O que fazer
1 – No texto sobre a Codevasf, que cargo Aurivalter ocupava antes de ser nomeado para a estatal?
2 – Devolva, sem nenhuma alteração, a passagem do texto sobre a Codevasf que vai de "Os investigadores apontam" até "Petrolina desde 2017.", incluindo este último trecho.
3 – Retome o texto sobre a Codevasf a partir do ponto em que ele termina.

Trecho do documento
• • • • • • •

A Polícia Federal (PF) identificou indícios de que a cúpula da Companhia de Desenvolvimento dos Vales do São Francisco e do Parnaíba (Codevasf) em Pernambuco atuava sob influência direta da família Coelho, grupo político tradicional do estado.
Segundo documentos que embasaram a Operação Vassalos, deflagrada nesta quarta-feira (25/2), o então superintendente da 3ª Regional da estatal em Petrolina, Aurivalter Cordeiro Pereira da Silva, mantinha relação de subordinação informal com integrantes da família, a quem enviava mensagens periódicas de prestação de contas.
De acordo com a investigação, Aurivalter ocupava, antes da nomeação para a Codevasf, o cargo de assessor parlamentar do ex-senador Fernando Bezerra Coelho.
Mesmo após assumir a superintendência, em 2016, ele teria continuado a reportar suas ações e decisões a membros do grupo político.
Os investigadores apontam que a influência da família Coelho sobre a Codevasf foi essencial para o funcionamento de um suposto esquema que envolvia o direcionamento de verbas federais, especialmente emendas parlamentares e termos de execução descentralizada, para projetos previamente escolhidos.
Parte desses recursos, segundo a apuração, teria beneficiado empresas ligadas ao grupo, em especial a Liga Engenharia, que acumulou mais de R$ 100 milhões em contratos de pavimentação em Petrolina desde 2017.

• • • • • • •

Dados do exercício
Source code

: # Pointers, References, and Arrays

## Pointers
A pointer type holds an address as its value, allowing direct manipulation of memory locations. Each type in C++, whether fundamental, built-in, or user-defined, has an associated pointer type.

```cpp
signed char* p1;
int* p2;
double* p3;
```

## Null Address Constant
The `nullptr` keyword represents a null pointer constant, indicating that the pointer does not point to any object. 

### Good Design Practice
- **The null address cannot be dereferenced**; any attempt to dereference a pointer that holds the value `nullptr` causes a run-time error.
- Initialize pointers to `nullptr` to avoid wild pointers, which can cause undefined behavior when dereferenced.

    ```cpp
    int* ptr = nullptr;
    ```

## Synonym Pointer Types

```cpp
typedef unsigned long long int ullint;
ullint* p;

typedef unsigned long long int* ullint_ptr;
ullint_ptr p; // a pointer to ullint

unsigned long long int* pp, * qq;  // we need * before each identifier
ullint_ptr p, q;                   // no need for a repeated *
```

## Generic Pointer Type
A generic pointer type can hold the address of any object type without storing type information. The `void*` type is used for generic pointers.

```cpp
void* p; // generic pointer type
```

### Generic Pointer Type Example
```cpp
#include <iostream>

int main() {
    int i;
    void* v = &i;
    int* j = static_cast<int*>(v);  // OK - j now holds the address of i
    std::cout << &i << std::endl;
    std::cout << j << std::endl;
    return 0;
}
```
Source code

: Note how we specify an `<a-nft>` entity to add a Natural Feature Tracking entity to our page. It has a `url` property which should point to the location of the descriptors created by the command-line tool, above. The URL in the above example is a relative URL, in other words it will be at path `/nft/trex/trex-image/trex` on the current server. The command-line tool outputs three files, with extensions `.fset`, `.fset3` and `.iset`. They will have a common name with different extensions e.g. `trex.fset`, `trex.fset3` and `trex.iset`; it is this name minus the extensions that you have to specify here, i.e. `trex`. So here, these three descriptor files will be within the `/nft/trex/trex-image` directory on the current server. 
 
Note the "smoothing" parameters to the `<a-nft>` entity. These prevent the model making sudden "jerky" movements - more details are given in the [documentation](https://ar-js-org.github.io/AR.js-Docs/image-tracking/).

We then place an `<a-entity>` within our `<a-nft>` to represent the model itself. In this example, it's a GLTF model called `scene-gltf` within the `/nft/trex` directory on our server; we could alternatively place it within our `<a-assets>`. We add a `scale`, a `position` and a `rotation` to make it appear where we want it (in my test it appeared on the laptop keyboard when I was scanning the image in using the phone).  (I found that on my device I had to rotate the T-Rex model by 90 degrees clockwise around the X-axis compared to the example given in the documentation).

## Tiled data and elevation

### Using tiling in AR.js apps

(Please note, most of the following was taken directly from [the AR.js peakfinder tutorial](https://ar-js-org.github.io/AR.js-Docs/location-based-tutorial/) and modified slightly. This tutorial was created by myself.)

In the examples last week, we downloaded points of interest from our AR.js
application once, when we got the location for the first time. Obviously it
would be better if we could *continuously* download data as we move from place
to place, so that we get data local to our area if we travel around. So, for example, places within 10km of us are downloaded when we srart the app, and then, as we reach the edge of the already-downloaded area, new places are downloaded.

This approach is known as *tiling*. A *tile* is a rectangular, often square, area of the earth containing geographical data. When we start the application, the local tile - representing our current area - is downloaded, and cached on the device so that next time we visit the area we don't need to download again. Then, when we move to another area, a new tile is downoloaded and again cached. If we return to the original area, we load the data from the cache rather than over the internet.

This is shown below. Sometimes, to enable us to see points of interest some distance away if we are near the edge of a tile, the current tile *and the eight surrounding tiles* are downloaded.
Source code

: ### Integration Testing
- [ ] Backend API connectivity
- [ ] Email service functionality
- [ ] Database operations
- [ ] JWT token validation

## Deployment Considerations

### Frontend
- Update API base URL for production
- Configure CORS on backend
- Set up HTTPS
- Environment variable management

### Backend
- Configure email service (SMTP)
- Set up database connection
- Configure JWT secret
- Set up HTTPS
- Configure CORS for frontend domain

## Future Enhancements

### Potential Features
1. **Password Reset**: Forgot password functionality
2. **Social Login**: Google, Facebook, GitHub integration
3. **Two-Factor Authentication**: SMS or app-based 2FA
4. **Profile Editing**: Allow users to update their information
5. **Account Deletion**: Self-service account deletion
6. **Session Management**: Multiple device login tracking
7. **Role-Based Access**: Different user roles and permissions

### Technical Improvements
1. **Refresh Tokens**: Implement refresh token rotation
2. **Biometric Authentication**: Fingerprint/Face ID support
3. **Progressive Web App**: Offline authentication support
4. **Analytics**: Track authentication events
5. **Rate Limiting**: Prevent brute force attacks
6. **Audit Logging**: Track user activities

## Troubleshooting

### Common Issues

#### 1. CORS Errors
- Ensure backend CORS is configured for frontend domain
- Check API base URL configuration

• • • • • • •

Respostas
1 – Assessor parlamentar do ex-senador Fernando Bezerra Coelho.

2 –
Os investigadores apontam que a influência da família Coelho sobre a Codevasf foi essencial para o funcionamento de um suposto esquema que envolvia o direcionamento de verbas federais, especialmente emendas parlamentares e termos de execução descentralizada, para projetos previamente escolhidos.
Parte desses recursos, segundo a apuração, teria beneficiado empresas ligadas ao grupo, em especial a Liga Engenharia, que acumulou mais de R$ 100 milhões em contratos de pavimentação em Petrolina desde 2017.

3 –
Conversas analisadas pela Polícia Federal mostram que o então senador Fernando Bezerra Coelho chegou a demonstrar preocupação com a permanência de Aurivalter no comando da superintendência.
Em um diálogo com o general Luiz Eduardo Ramos, à época ministro-chefe da Secretaria de Governo, o senador reclamou da possibilidade de substituição do indicado.
A resposta atribuída ao ministro, “Pernambuco é do senhor, senador”, é citada pela investigação como um retrato do grau de influência política exercido sobre a estatal.
Para a PF, a atuação de Aurivalter como uma espécie de “longa manus” da família Coelho permitiu que decisões estratégicas da Codevasf fossem alinhadas a interesses políticos e privados, facilitando o direcionamento de contratos e a liberação de recursos.
A Operação Vassalos apura crimes como organização criminosa, peculato, corrupção, lavagem de dinheiro e fraude em licitações.
Ao todo, foram cumpridos 42 mandados de busca e apreensão em cinco estados e no Distrito Federal, por determinação do Supremo Tribunal Federal.